Whether you love them or loathe them, resent every penny you fork out for them, buy only the best or eschew them altogether, you can’t deny that the bra isn’t a pretty iconic garment.
This month marks 100 years since the modern brassiere was invented by a 19-year-old New Yorker – and this week, women have been celebrating their place in our lives, whether that’s reminiscing about their favourite bras ever or by removing them and enjoying being ‘free’ for once.
So to mark a century’s worth of innovation in underwear, here are a few bra-related facts you may or may not know:
- Although bra-like garments are thought to date back hundreds of years, the bra as we know it today was first fashioned by Mary Phelps-Jacob, a wealthy socialite, in 1910. She was set to attend a debutante ball wearing a sheer dress and was unhappy with the way the bones of her corset poked out from the flimsy fabric. A well-endowed corset-hater, Mary asked her maid to help her attach two silk handkerchiefs together with ribbon as a means of support. Her family and friends loved the idea and wanted her to create brassieres for them too – and in 1914 she received the patent for the ‘backless brassiere’.
- Mary’s achievements didn’t just include the invention of the bra. She scandalised society when, as a married mother of two, she began an affair with Harry Crosby and divorced her husband to be with him. Mary and Harry married and moved to Paris in the 1920s, where she changed her name to Caresse. They led a decadent lifestyle involving an open marriage and plenty of drugs and parties. Later they founded publishing house Black Sun Press - showcasing early work by James Joyce, D H Lawrence and Ernest Hemingway - and Caresse even tried her hand at writing pornography.
- Cup sizes were not developed until the 1930s in the US and lettered sizes didn’t reach the UK until the ’50s. Maidenform, which first came up with the idea, wanted to rebel against the chest-flattening flapper fashions of the ’20s and provide support for women of all sizes. The flattening bras had received criticism from healthcare professionals who were worried that they could damage the breasts and hamper breastfeeding.
- Until recently, it was generally thought that the average bra size was 34B, but due to the fact that women’s breasts are getting bigger, the average is now 36D. Just a decade ago, most companies didn’t make bras any bigger than a DD cup. In the past year, department stores in the UK have started stocking J, K and even KK cups.
- The design of bras has changed with fashions over the decades. Whether it was the ‘flattening’ 1920s bras, ‘bullet’ or ‘cone’ styles of the '40s and ’50s, the more natural and comfortable look and feel of the ’60s and ’70s – when padded and underwired styles became popular - or the push-up mania of the ’90s, bra styles have evolved to suit changing tastes. Most fashion designers, however, continue to design clothes for a fairly flat-chested silhouette.

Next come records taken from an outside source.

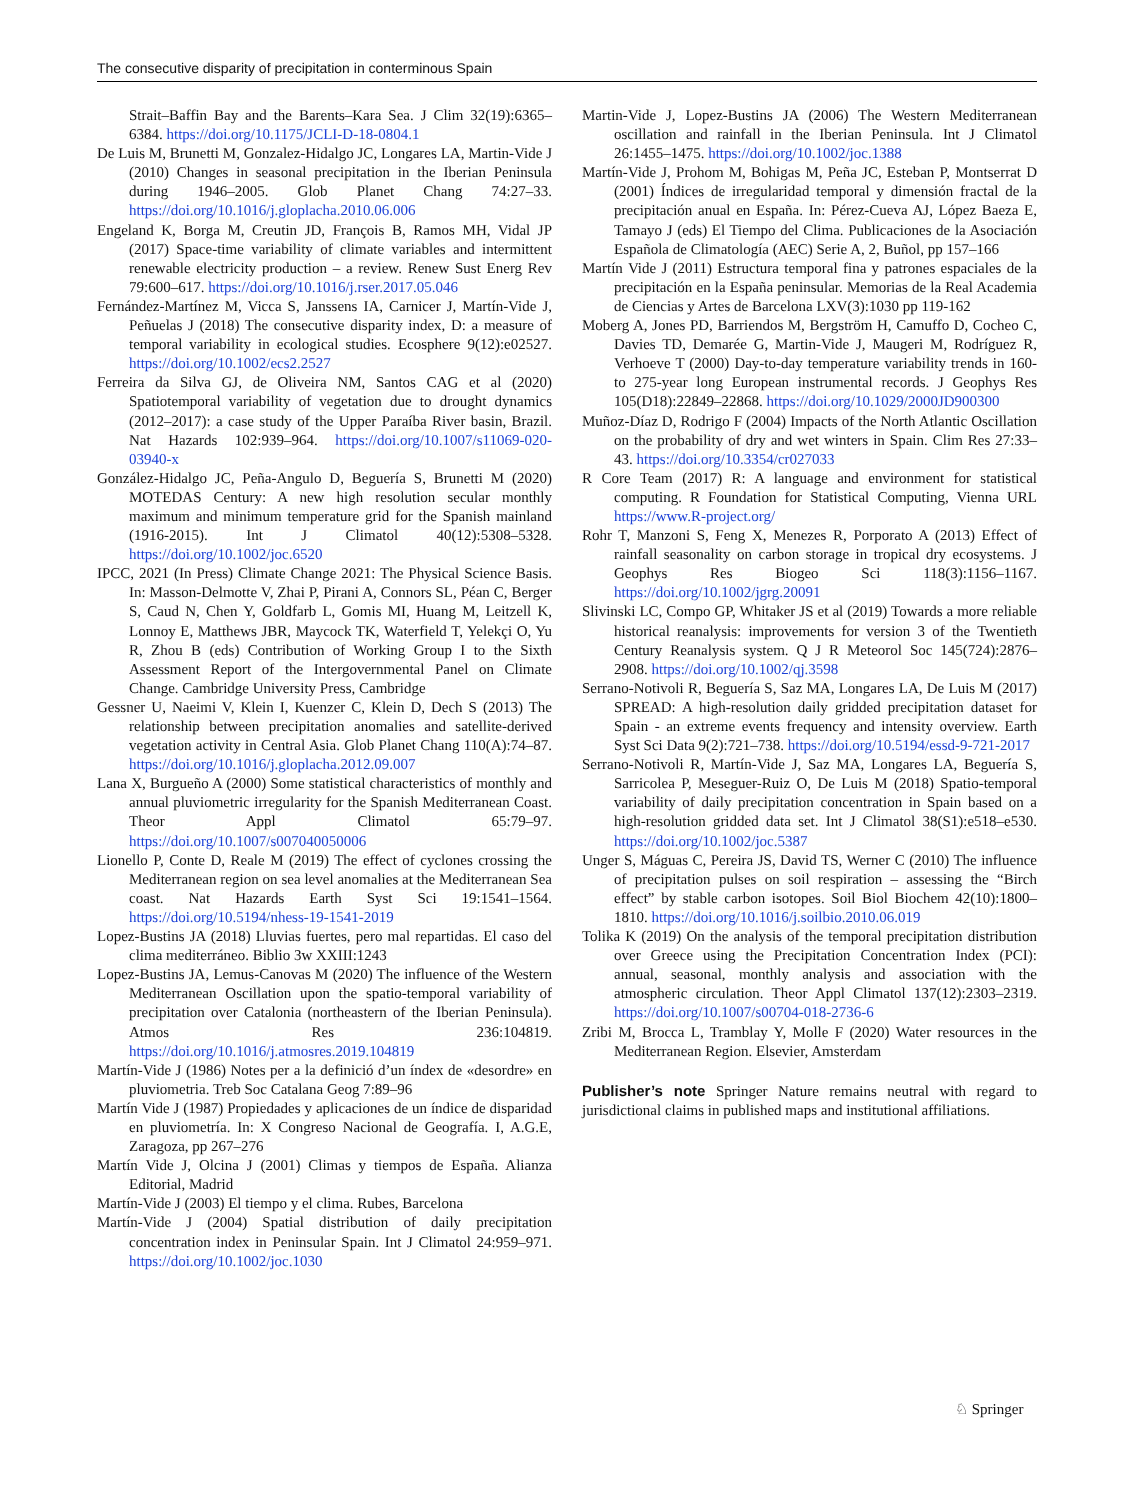The consecutive disparity of precipitation in conterminous Spain
Strait–Baffin Bay and the Barents–Kara Sea. J Clim 32(19):6365–6384. https://doi.org/10.1175/JCLI-D-18-0804.1
De Luis M, Brunetti M, Gonzalez-Hidalgo JC, Longares LA, Martin-Vide J (2010) Changes in seasonal precipitation in the Iberian Peninsula during 1946–2005. Glob Planet Chang 74:27–33. https://doi.org/10.1016/j.gloplacha.2010.06.006
Engeland K, Borga M, Creutin JD, François B, Ramos MH, Vidal JP (2017) Space-time variability of climate variables and intermittent renewable electricity production – a review. Renew Sust Energ Rev 79:600–617. https://doi.org/10.1016/j.rser.2017.05.046
Fernández-Martínez M, Vicca S, Janssens IA, Carnicer J, Martín-Vide J, Peñuelas J (2018) The consecutive disparity index, D: a measure of temporal variability in ecological studies. Ecosphere 9(12):e02527. https://doi.org/10.1002/ecs2.2527
Ferreira da Silva GJ, de Oliveira NM, Santos CAG et al (2020) Spatiotemporal variability of vegetation due to drought dynamics (2012–2017): a case study of the Upper Paraíba River basin, Brazil. Nat Hazards 102:939–964. https://doi.org/10.1007/s11069-020-03940-x
González-Hidalgo JC, Peña-Angulo D, Beguería S, Brunetti M (2020) MOTEDAS Century: A new high resolution secular monthly maximum and minimum temperature grid for the Spanish mainland (1916-2015). Int J Climatol 40(12):5308–5328. https://doi.org/10.1002/joc.6520
IPCC, 2021 (In Press) Climate Change 2021: The Physical Science Basis. In: Masson-Delmotte V, Zhai P, Pirani A, Connors SL, Péan C, Berger S, Caud N, Chen Y, Goldfarb L, Gomis MI, Huang M, Leitzell K, Lonnoy E, Matthews JBR, Maycock TK, Waterfield T, Yelekçi O, Yu R, Zhou B (eds) Contribution of Working Group I to the Sixth Assessment Report of the Intergovernmental Panel on Climate Change. Cambridge University Press, Cambridge
Gessner U, Naeimi V, Klein I, Kuenzer C, Klein D, Dech S (2013) The relationship between precipitation anomalies and satellite-derived vegetation activity in Central Asia. Glob Planet Chang 110(A):74–87. https://doi.org/10.1016/j.gloplacha.2012.09.007
Lana X, Burgueño A (2000) Some statistical characteristics of monthly and annual pluviometric irregularity for the Spanish Mediterranean Coast. Theor Appl Climatol 65:79–97. https://doi.org/10.1007/s007040050006
Lionello P, Conte D, Reale M (2019) The effect of cyclones crossing the Mediterranean region on sea level anomalies at the Mediterranean Sea coast. Nat Hazards Earth Syst Sci 19:1541–1564. https://doi.org/10.5194/nhess-19-1541-2019
Lopez-Bustins JA (2018) Lluvias fuertes, pero mal repartidas. El caso del clima mediterráneo. Biblio 3w XXIII:1243
Lopez-Bustins JA, Lemus-Canovas M (2020) The influence of the Western Mediterranean Oscillation upon the spatio-temporal variability of precipitation over Catalonia (northeastern of the Iberian Peninsula). Atmos Res 236:104819. https://doi.org/10.1016/j.atmosres.2019.104819
Martín-Vide J (1986) Notes per a la definició d’un índex de «desordre» en pluviometria. Treb Soc Catalana Geog 7:89–96
Martín Vide J (1987) Propiedades y aplicaciones de un índice de disparidad en pluviometría. In: X Congreso Nacional de Geografía. I, A.G.E, Zaragoza, pp 267–276
Martín Vide J, Olcina J (2001) Climas y tiempos de España. Alianza Editorial, Madrid
Martín-Vide J (2003) El tiempo y el clima. Rubes, Barcelona
Martín-Vide J (2004) Spatial distribution of daily precipitation concentration index in Peninsular Spain. Int J Climatol 24:959–971. https://doi.org/10.1002/joc.1030
Martin-Vide J, Lopez-Bustins JA (2006) The Western Mediterranean oscillation and rainfall in the Iberian Peninsula. Int J Climatol 26:1455–1475. https://doi.org/10.1002/joc.1388
Martín-Vide J, Prohom M, Bohigas M, Peña JC, Esteban P, Montserrat D (2001) Índices de irregularidad temporal y dimensión fractal de la precipitación anual en España. In: Pérez-Cueva AJ, López Baeza E, Tamayo J (eds) El Tiempo del Clima. Publicaciones de la Asociación Española de Climatología (AEC) Serie A, 2, Buñol, pp 157–166
Martín Vide J (2011) Estructura temporal fina y patrones espaciales de la precipitación en la España peninsular. Memorias de la Real Academia de Ciencias y Artes de Barcelona LXV(3):1030 pp 119-162
Moberg A, Jones PD, Barriendos M, Bergström H, Camuffo D, Cocheo C, Davies TD, Demarée G, Martin-Vide J, Maugeri M, Rodríguez R, Verhoeve T (2000) Day-to-day temperature variability trends in 160-to 275-year long European instrumental records. J Geophys Res 105(D18):22849–22868. https://doi.org/10.1029/2000JD900300
Muñoz-Díaz D, Rodrigo F (2004) Impacts of the North Atlantic Oscillation on the probability of dry and wet winters in Spain. Clim Res 27:33–43. https://doi.org/10.3354/cr027033
R Core Team (2017) R: A language and environment for statistical computing. R Foundation for Statistical Computing, Vienna URL https://www.R-project.org/
Rohr T, Manzoni S, Feng X, Menezes R, Porporato A (2013) Effect of rainfall seasonality on carbon storage in tropical dry ecosystems. J Geophys Res Biogeo Sci 118(3):1156–1167. https://doi.org/10.1002/jgrg.20091
Slivinski LC, Compo GP, Whitaker JS et al (2019) Towards a more reliable historical reanalysis: improvements for version 3 of the Twentieth Century Reanalysis system. Q J R Meteorol Soc 145(724):2876–2908. https://doi.org/10.1002/qj.3598
Serrano-Notivoli R, Beguería S, Saz MA, Longares LA, De Luis M (2017) SPREAD: A high-resolution daily gridded precipitation dataset for Spain - an extreme events frequency and intensity overview. Earth Syst Sci Data 9(2):721–738. https://doi.org/10.5194/essd-9-721-2017
Serrano-Notivoli R, Martín-Vide J, Saz MA, Longares LA, Beguería S, Sarricolea P, Meseguer-Ruiz O, De Luis M (2018) Spatio-temporal variability of daily precipitation concentration in Spain based on a high-resolution gridded data set. Int J Climatol 38(S1):e518–e530. https://doi.org/10.1002/joc.5387
Unger S, Máguas C, Pereira JS, David TS, Werner C (2010) The influence of precipitation pulses on soil respiration – assessing the “Birch effect” by stable carbon isotopes. Soil Biol Biochem 42(10):1800–1810. https://doi.org/10.1016/j.soilbio.2010.06.019
Tolika K (2019) On the analysis of the temporal precipitation distribution over Greece using the Precipitation Concentration Index (PCI): annual, seasonal, monthly analysis and association with the atmospheric circulation. Theor Appl Climatol 137(12):2303–2319. https://doi.org/10.1007/s00704-018-2736-6
Zribi M, Brocca L, Tramblay Y, Molle F (2020) Water resources in the Mediterranean Region. Elsevier, Amsterdam
Publisher’s note Springer Nature remains neutral with regard to jurisdictional claims in published maps and institutional affiliations.
♘ Springer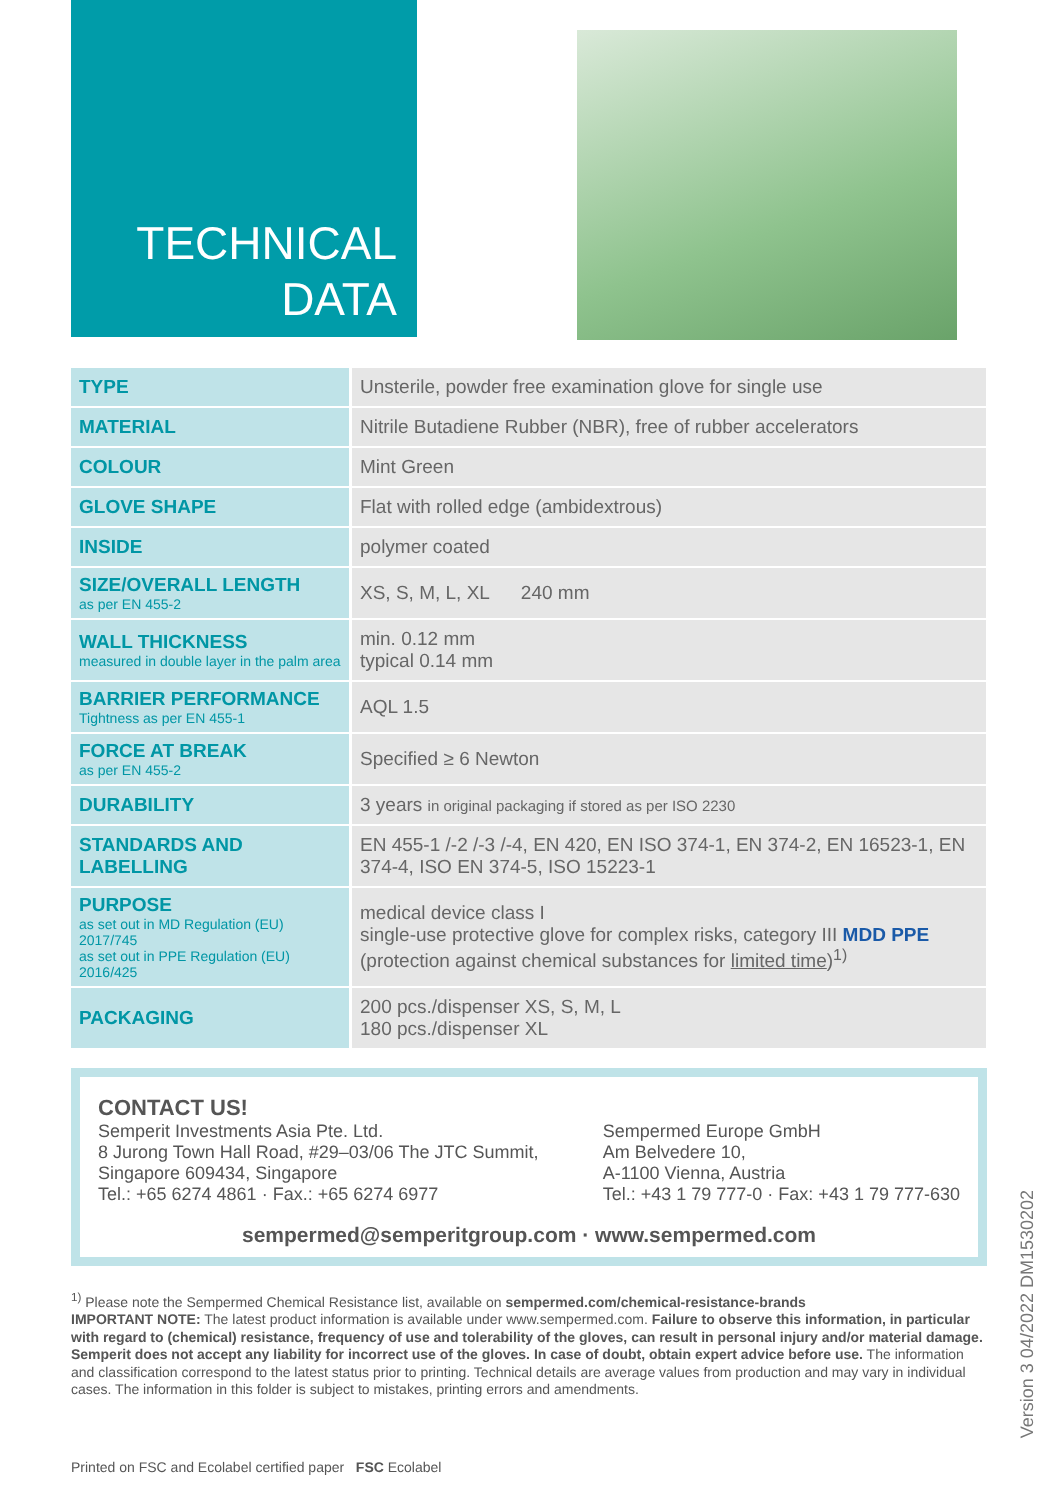TECHNICAL
DATA
| TYPE | Unsterile, powder free examination glove for single use |
| MATERIAL | Nitrile Butadiene Rubber (NBR), free of rubber accelerators |
| COLOUR | Mint Green |
| GLOVE SHAPE | Flat with rolled edge (ambidextrous) |
| INSIDE | polymer coated |
| SIZE/OVERALL LENGTH as per EN 455-2 | XS, S, M, L, XL 240 mm |
| WALL THICKNESS measured in double layer in the palm area | min. 0.12 mm typical 0.14 mm |
| BARRIER PERFORMANCE Tightness as per EN 455-1 | AQL 1.5 |
| FORCE AT BREAK as per EN 455-2 | Specified ≥ 6 Newton |
| DURABILITY | 3 years in original packaging if stored as per ISO 2230 |
| STANDARDS AND LABELLING | EN 455-1 /-2 /-3 /-4, EN 420, EN ISO 374-1, EN 374-2, EN 16523-1, EN 374-4, ISO EN 374-5, ISO 15223-1 |
| PURPOSE as set out in MD Regulation (EU) 2017/745 as set out in PPE Regulation (EU) 2016/425 | medical device class I single-use protective glove for complex risks, category III MDD PPE (protection against chemical substances for limited time )<sup>1)</sup> |
| PACKAGING | 200 pcs./dispenser XS, S, M, L 180 pcs./dispenser XL |
CONTACT US!
Semperit Investments Asia Pte. Ltd.
8 Jurong Town Hall Road, #29–03/06 The JTC Summit,
Singapore 609434, Singapore
Tel.: +65 6274 4861 · Fax.: +65 6274 6977
Sempermed Europe GmbH
Am Belvedere 10,
A-1100 Vienna, Austria
Tel.: +43 1 79 777-0 · Fax: +43 1 79 777-630
sempermed@semperitgroup.com · www.sempermed.com
<sup>1)</sup> Please note the Sempermed Chemical Resistance list, available on sempermed.com/chemical-resistance-brands
IMPORTANT NOTE: The latest product information is available under www.sempermed.com. Failure to observe this information, in particular with regard to (chemical) resistance, frequency of use and tolerability of the gloves, can result in personal injury and/or material damage. Semperit does not accept any liability for incorrect use of the gloves. In case of doubt, obtain expert advice before use. The information and classification correspond to the latest status prior to printing. Technical details are average values from production and may vary in individual cases. The information in this folder is subject to mistakes, printing errors and amendments.
Printed on FSC and Ecolabel certified paper FSC Ecolabel
Version 3 04/2022 DM1530202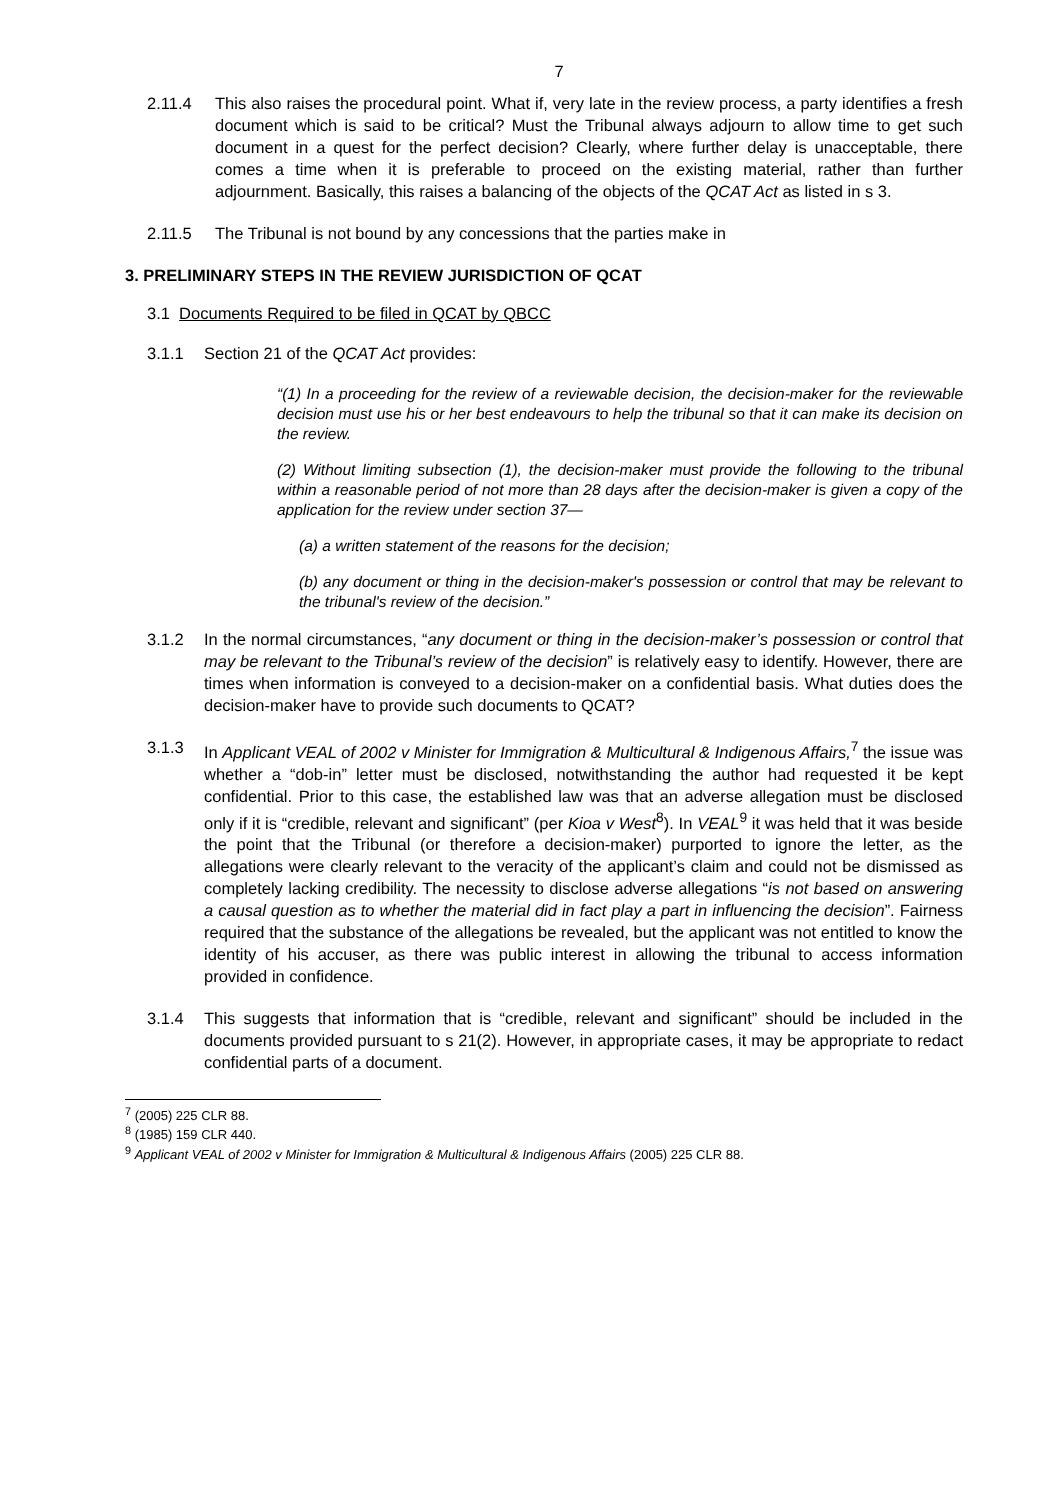7
2.11.4 This also raises the procedural point. What if, very late in the review process, a party identifies a fresh document which is said to be critical? Must the Tribunal always adjourn to allow time to get such document in a quest for the perfect decision? Clearly, where further delay is unacceptable, there comes a time when it is preferable to proceed on the existing material, rather than further adjournment. Basically, this raises a balancing of the objects of the QCAT Act as listed in s 3.
2.11.5 The Tribunal is not bound by any concessions that the parties make in
3. PRELIMINARY STEPS IN THE REVIEW JURISDICTION OF QCAT
3.1 Documents Required to be filed in QCAT by QBCC
3.1.1 Section 21 of the QCAT Act provides:
“(1) In a proceeding for the review of a reviewable decision, the decision-maker for the reviewable decision must use his or her best endeavours to help the tribunal so that it can make its decision on the review.
(2) Without limiting subsection (1), the decision-maker must provide the following to the tribunal within a reasonable period of not more than 28 days after the decision-maker is given a copy of the application for the review under section 37—
(a) a written statement of the reasons for the decision;
(b) any document or thing in the decision-maker's possession or control that may be relevant to the tribunal's review of the decision.”
3.1.2 In the normal circumstances, “any document or thing in the decision-maker’s possession or control that may be relevant to the Tribunal’s review of the decision” is relatively easy to identify. However, there are times when information is conveyed to a decision-maker on a confidential basis. What duties does the decision-maker have to provide such documents to QCAT?
3.1.3 In Applicant VEAL of 2002 v Minister for Immigration & Multicultural & Indigenous Affairs,<sup>7</sup> the issue was whether a “dob-in” letter must be disclosed, notwithstanding the author had requested it be kept confidential. Prior to this case, the established law was that an adverse allegation must be disclosed only if it is “credible, relevant and significant” (per Kioa v West<sup>8</sup>). In VEAL<sup>9</sup> it was held that it was beside the point that the Tribunal (or therefore a decision-maker) purported to ignore the letter, as the allegations were clearly relevant to the veracity of the applicant’s claim and could not be dismissed as completely lacking credibility. The necessity to disclose adverse allegations “is not based on answering a causal question as to whether the material did in fact play a part in influencing the decision”. Fairness required that the substance of the allegations be revealed, but the applicant was not entitled to know the identity of his accuser, as there was public interest in allowing the tribunal to access information provided in confidence.
3.1.4 This suggests that information that is “credible, relevant and significant” should be included in the documents provided pursuant to s 21(2). However, in appropriate cases, it may be appropriate to redact confidential parts of a document.
<sup>7</sup> (2005) 225 CLR 88.
<sup>8</sup> (1985) 159 CLR 440.
<sup>9</sup> Applicant VEAL of 2002 v Minister for Immigration & Multicultural & Indigenous Affairs (2005) 225 CLR 88.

- The average American women owns six bras and US consumers spend $16 billion on them every year. A recent study showed that British women will spend an average of £2,700 on bras in a lifetime and buy four new ones a year.
- Although many feminists in the late ’60s criticised bras and what they symbolised, the much-derided story of feminists burning bras is actually a myth. Women protesting at the 1968 Miss American pageant threw items such as bras, makeup and girdles into a ‘Freedom Trashcan’ to symbolise their rejection of traditional femininity. But although they wanted to set fire to the bin, they weren’t allowed to do so. A journalist writing about the incident compared them to the draft card burning anti-Vietnam War protestors by calling them ‘bra-burners’ – and a legend was born.